W tym kontekście przypomnieć przede wszystkim należy, że skuteczne kwestionowanie dokonanej przez sąd oceny dowodów nie może polegać jedynie na zaprezentowaniu własnych, zadowalających dla skarżącego ustaleń stanu faktycznego, dokonanych na podstawie własnej, korzystnej oceny materiału dowodowego (zob. np. Postanowienie SN z dnia 10 stycznia 2002 roku, sygn. akt II CKN 572/99, lex 53136).

Jeśli tylko z materiału dowodowego sąd wyprowadza wnioski logicznie poprawne i zgodne z doświadczeniem życiowym, to ocena sądu nie narusza reguł swobodnej oceny dowodów i musi się ostać, choćby nawet w równym stopniu, na podstawie tego materiału dawały się wysnuć wnioski odmienne. Jedynie wtedy, gdy brak jest logiki w wysnuwaniu wniosków ze zgromadzonego materiału dowodowego lub gdy wnioskowanie sądu wykracza poza reguły logiki formalnej albo, wbrew zasadom doświadczenia życiowego, nie uwzględnia jednoznacznych praktycznych związków przyczynowo-skutkowych, to przeprowadzona przez sąd ocena dowodów może być skutecznie podważona (tak SN np. w Wyroku z dnia 27 września 2002 roku, sygn. akt II CKN 817/00 legalis 59468) . Dla skuteczności zarzutu naruszenia art. 233 § 1 kpc nie wystarcza zatem stwierdzenie o wadliwości dokonanych ustaleń faktycznych, odwołujące się do stanu faktycznego, który w przekonaniu skarżącego odpowiada rzeczywistości.
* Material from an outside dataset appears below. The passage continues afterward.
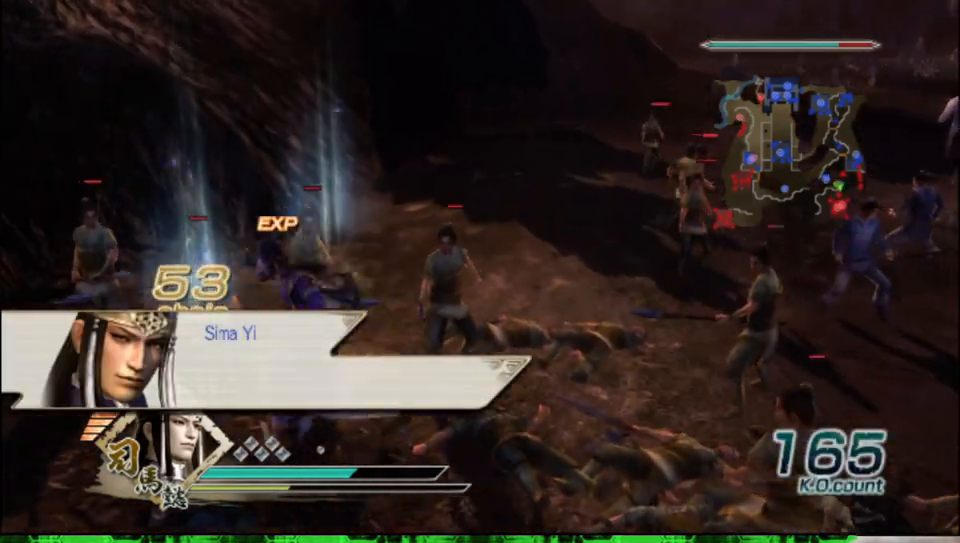
{"buttons": [], "left_stick": "left", "right_stick": "center", "events": [[133, "left_stick", "down-right"], [317, "left_stick", "center"], [417, "left_stick", "left"]]}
Konieczne jest wskazanie przyczyn dyskwalifikujących postępowanie sądu w tym zakresie.

Apelacja w tym zakresie nie zawiera żadnych nowych okoliczności uprawdopodabniających podnoszone zarzuty. Sprowadza się do prostego zaprzeczania wnioskom wywiedzionym przez Sąd Rejonowy. Sąd ten w przekonujący sposób wyjaśnił dlaczego odmówił wiary twierdzeniom uczestniczki i B. A..

Konkludując, zaprezentowana przez M. A. odmienna ocena materiału dowodowego stanowiła jedynie jej subiektywny pogląd, zmierzający do uzyskania korzystnego dla siebie rozstrzygnięcia, i nie mogła doprowadzić do zmiany zaskarżonego postanowienia.

W kolejnym zarzucie skarżący zakwestionował również przyjęty przez Sąd Rejonowy w Rawie Mazowieckiej termin dokonania spłaty.

Rozważywszy zasadność powyższego zarzutu w świetle ustalonego przez Sąd I Instancji stanu faktycznego, Sąd Okręgowy uznał, iż rozstrzygnięcie nie naruszało zasad współżycia społecznego. Postępowanie sądowe trwało na tyle długo, iż uczestniczka mogła poczynić w swoim majątku oszczędności na poczet ewentualnej spłaty. Wynik postępowania był bowiem częściowo możliwy do przewidzenia. Uczestniczka zdawała sobie sprawę z konieczności rozliczenia nakładów na nieruchomość której była współwłaścicielką, chciała też przejąć wszystkie ruchomości. Ponadto, uczestniczka dysponuje obecnie dość znacznym majątkiem w postaci udziału w nieruchomości.

W punkcie 2) postanowienia Sąd Okręgowy na podstawie art. 520 § 1 k.p.c. orzekł o kosztach postępowania apelacyjnego.

Przewidziane w treści § 2 art. 520 kpc wyjątki od w/w zasady dotyczącej zwrotu kosztów w postępowaniu nieprocesowym nie mają charakteru obligatoryjnego i nawet gdyby uznać, że uczestnicy byli w różnym stopniu zainteresowani wynikiem postępowania, Sąd nie jest obowiązany do odstąpienia od zasady ogólnej.

Mając na uwadze powyższe Sąd Okręgowy na podstawie art. 385 k.p.c. w zw. z art. 13 § 2 kpc orzekł jak w sentencji.